**Fragmento seleccionado**
^^^^^^^^^^^^^^^^

Estos corolarios muestran ya el bien conocido optimismo liberal. ¿Cómo consiguen unos hombres libres e iguales, autorizado cada uno de ellos a elegir su propia vida y, por consiguiente, cada uno de ellos en conflicto potencial con cada uno de los otros, estar juntos, ser fieles y leales a un Estado? Para garantizar la coexistencia social, es preciso plantear alguna hipótesis o presuponer que la sociedad liberal se caracteriza por la máxima armonizabilidad de las concepciones del bien (o por su mínima distancia recíproca) y por la máxima compatibilidad de las fes religiosas (o por su mínima conflictividad). En caso contrario, estallaría la guerra de todos contra todos —que es precisamente el estado salvaje de naturaleza que los liberales pretenden superar— con consecuencias fatales para toda la sociedad.

^^^^^^^^^^^^^^^^

**Listado de datos**
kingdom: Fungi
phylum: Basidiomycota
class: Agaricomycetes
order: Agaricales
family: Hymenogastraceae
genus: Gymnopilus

^^^^^^^^^^^^^^^^

**Tarea a realizar**
¿Puedes copiar literalmente el pasaje del fragmento sobre el optimismo liberal que va de "Estos corolarios muestran" a "toda la sociedad.", ambos incluidos?

**Respuesta completa**
Estos corolarios muestran ya el bien conocido optimismo liberal. ¿Cómo consiguen unos hombres libres e iguales, autorizado cada uno de ellos a elegir su propia vida y, por consiguiente, cada uno de ellos en conflicto potencial con cada uno de los otros, estar juntos, ser fieles y leales a un Estado? Para garantizar la coexistencia social, es preciso plantear alguna hipótesis o presuponer que la sociedad liberal se caracteriza por la máxima armonizabilidad de las concepciones del bien (o por su mínima distancia recíproca) y por la máxima compatibilidad de las fes religiosas (o por su mínima conflictividad). En caso contrario, estallaría la guerra de todos contra todos —que es precisamente el estado salvaje de naturaleza que los liberales pretenden superar— con consecuencias fatales para toda la sociedad.